- Assignment -
Line by line, please look for the word "address" in the following records, then copy each line you find it in.

START Available records

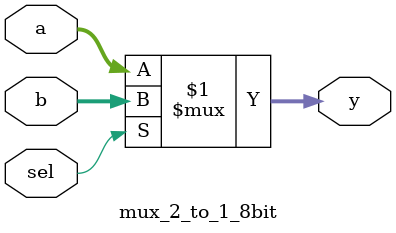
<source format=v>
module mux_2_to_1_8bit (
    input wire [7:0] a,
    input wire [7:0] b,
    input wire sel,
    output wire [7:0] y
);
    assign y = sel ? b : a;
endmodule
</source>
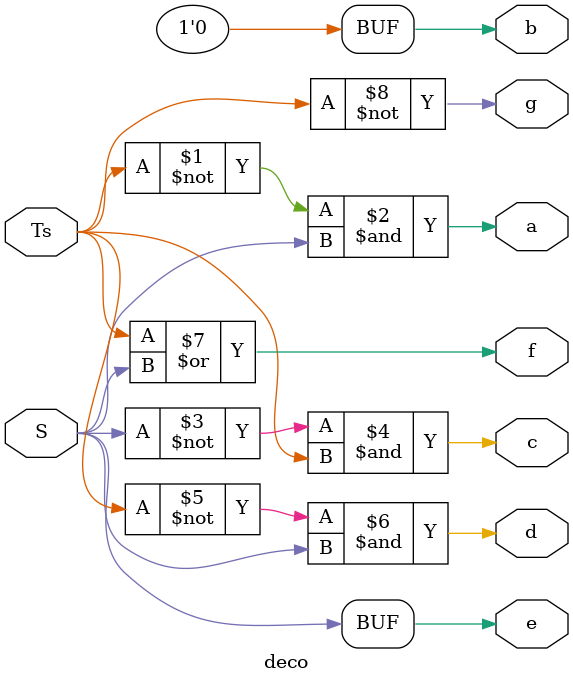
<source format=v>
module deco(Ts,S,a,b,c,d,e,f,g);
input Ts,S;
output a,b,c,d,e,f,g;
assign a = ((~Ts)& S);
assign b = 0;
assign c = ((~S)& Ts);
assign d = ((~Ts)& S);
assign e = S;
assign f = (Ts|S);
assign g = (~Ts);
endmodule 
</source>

END Available records
START Available records

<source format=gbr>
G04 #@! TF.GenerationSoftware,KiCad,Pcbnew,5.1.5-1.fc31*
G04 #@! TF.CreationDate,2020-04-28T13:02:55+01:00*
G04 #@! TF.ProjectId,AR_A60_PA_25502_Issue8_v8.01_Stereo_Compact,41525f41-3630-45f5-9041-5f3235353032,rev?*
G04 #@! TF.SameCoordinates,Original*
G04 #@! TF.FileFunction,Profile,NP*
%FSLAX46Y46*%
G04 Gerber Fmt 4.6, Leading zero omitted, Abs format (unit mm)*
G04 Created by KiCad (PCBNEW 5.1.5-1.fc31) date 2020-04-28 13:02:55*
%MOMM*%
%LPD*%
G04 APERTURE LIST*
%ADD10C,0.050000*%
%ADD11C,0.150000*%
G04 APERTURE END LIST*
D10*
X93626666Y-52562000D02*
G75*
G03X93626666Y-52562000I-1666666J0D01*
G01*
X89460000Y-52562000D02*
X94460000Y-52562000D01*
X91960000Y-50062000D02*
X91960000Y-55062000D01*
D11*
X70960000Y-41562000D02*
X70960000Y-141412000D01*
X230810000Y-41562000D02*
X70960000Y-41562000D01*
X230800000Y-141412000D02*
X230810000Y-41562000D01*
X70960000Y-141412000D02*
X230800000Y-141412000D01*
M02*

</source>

END Available records
START Available records

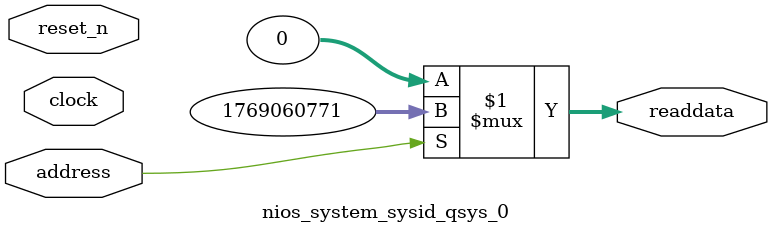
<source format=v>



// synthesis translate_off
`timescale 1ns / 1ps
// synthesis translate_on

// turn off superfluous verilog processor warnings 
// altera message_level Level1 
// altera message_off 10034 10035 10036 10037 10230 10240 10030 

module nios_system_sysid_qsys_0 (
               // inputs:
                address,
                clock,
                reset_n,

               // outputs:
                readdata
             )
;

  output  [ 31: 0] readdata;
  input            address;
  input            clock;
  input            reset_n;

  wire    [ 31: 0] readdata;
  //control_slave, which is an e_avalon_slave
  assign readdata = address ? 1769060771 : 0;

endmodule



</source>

END Available records

- Answer box -
                address,
  input            address;
  assign readdata = address ? 1769060771 : 0;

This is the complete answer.